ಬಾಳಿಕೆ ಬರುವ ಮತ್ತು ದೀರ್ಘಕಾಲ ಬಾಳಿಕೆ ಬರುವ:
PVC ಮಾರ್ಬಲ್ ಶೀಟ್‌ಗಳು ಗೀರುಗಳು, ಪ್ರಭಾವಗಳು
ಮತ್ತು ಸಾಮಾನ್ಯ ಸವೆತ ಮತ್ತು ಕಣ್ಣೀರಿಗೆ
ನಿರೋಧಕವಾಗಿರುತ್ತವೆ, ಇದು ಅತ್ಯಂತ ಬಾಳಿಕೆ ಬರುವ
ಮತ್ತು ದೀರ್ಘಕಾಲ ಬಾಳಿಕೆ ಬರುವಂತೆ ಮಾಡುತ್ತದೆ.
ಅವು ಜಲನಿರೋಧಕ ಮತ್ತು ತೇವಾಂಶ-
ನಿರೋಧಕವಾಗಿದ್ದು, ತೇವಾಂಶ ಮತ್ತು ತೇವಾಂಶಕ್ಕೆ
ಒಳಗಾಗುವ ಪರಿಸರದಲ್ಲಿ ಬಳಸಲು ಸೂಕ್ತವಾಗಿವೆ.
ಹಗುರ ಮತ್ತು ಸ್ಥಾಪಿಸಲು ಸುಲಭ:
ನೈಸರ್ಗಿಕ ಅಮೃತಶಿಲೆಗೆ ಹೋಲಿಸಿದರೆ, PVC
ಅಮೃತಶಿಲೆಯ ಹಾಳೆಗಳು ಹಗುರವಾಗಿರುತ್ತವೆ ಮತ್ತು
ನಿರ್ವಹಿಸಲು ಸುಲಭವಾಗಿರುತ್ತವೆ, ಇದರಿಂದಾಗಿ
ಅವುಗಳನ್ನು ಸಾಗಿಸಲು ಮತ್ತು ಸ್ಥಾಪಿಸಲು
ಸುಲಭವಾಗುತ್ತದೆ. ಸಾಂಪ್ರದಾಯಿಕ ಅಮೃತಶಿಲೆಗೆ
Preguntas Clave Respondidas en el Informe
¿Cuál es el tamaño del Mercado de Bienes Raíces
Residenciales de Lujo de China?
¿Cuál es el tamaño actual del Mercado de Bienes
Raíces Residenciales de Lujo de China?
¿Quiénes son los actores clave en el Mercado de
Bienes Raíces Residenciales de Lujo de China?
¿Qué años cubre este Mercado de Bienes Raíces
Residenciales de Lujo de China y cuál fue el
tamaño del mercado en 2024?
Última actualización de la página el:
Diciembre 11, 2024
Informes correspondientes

> Exercise requirements:
In full and exactly as written, repeat the data.

> Answer to this problem:
ಬಾಳಿಕೆ ಬರುವ ಮತ್ತು ದೀರ್ಘಕಾಲ ಬಾಳಿಕೆ ಬರುವ:
PVC ಮಾರ್ಬಲ್ ಶೀಟ್‌ಗಳು ಗೀರುಗಳು, ಪ್ರಭಾವಗಳು
ಮತ್ತು ಸಾಮಾನ್ಯ ಸವೆತ ಮತ್ತು ಕಣ್ಣೀರಿಗೆ
ನಿರೋಧಕವಾಗಿರುತ್ತವೆ, ಇದು ಅತ್ಯಂತ ಬಾಳಿಕೆ ಬರುವ
ಮತ್ತು ದೀರ್ಘಕಾಲ ಬಾಳಿಕೆ ಬರುವಂತೆ ಮಾಡುತ್ತದೆ.
ಅವು ಜಲನಿರೋಧಕ ಮತ್ತು ತೇವಾಂಶ-
ನಿರೋಧಕವಾಗಿದ್ದು, ತೇವಾಂಶ ಮತ್ತು ತೇವಾಂಶಕ್ಕೆ
ಒಳಗಾಗುವ ಪರಿಸರದಲ್ಲಿ ಬಳಸಲು ಸೂಕ್ತವಾಗಿವೆ.
ಹಗುರ ಮತ್ತು ಸ್ಥಾಪಿಸಲು ಸುಲಭ:
ನೈಸರ್ಗಿಕ ಅಮೃತಶಿಲೆಗೆ ಹೋಲಿಸಿದರೆ, PVC
ಅಮೃತಶಿಲೆಯ ಹಾಳೆಗಳು ಹಗುರವಾಗಿರುತ್ತವೆ ಮತ್ತು
ನಿರ್ವಹಿಸಲು ಸುಲಭವಾಗಿರುತ್ತವೆ, ಇದರಿಂದಾಗಿ
ಅವುಗಳನ್ನು ಸಾಗಿಸಲು ಮತ್ತು ಸ್ಥಾಪಿಸಲು
ಸುಲಭವಾಗುತ್ತದೆ. ಸಾಂಪ್ರದಾಯಿಕ ಅಮೃತಶಿಲೆಗೆ
Preguntas Clave Respondidas en el Informe
¿Cuál es el tamaño del Mercado de Bienes Raíces
Residenciales de Lujo de China?
¿Cuál es el tamaño actual del Mercado de Bienes
Raíces Residenciales de Lujo de China?
¿Quiénes son los actores clave en el Mercado de
Bienes Raíces Residenciales de Lujo de China?
¿Qué años cubre este Mercado de Bienes Raíces
Residenciales de Lujo de China y cuál fue el
tamaño del mercado en 2024?
Última actualización de la página el:
Diciembre 11, 2024
Informes correspondientes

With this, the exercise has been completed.